*** Opening SUPPLIED INFORMATION ***

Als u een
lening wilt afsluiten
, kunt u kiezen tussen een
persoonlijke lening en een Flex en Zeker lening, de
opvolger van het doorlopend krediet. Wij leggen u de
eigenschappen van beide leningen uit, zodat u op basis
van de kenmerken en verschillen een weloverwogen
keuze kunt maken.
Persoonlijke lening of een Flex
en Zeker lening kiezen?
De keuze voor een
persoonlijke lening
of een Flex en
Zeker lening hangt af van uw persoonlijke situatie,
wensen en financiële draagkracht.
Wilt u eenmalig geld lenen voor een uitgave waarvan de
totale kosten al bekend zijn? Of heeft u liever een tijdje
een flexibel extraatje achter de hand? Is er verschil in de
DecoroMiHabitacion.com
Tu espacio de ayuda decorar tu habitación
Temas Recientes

*** Closing SUPPLIED INFORMATION ***
*** Opening SUPPLIED INFORMATION ***

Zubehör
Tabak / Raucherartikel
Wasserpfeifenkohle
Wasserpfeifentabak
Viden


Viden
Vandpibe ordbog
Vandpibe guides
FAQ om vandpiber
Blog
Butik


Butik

*** Closing SUPPLIED INFORMATION ***
*** Opening SUPPLIED INFORMATION ***

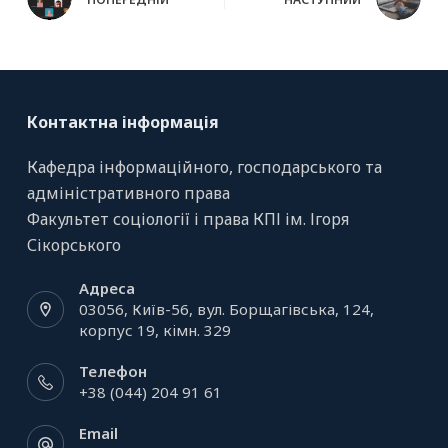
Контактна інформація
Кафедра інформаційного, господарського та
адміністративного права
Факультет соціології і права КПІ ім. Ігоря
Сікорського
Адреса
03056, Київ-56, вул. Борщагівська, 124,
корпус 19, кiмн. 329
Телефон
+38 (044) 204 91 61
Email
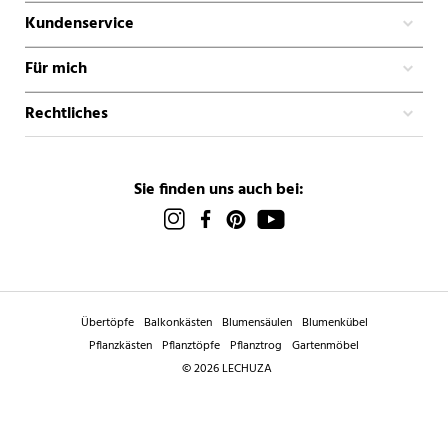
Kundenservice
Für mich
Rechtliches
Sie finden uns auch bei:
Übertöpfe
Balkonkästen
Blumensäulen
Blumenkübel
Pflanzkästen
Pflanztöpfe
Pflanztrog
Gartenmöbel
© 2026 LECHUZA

*** Closing SUPPLIED INFORMATION ***

■ WORK ORDER:
Please tally the lines of the records that contain the string "voor", treating uppercase and lowercase as different, and reply with the number alone.

■ RESPONSE BOX:
2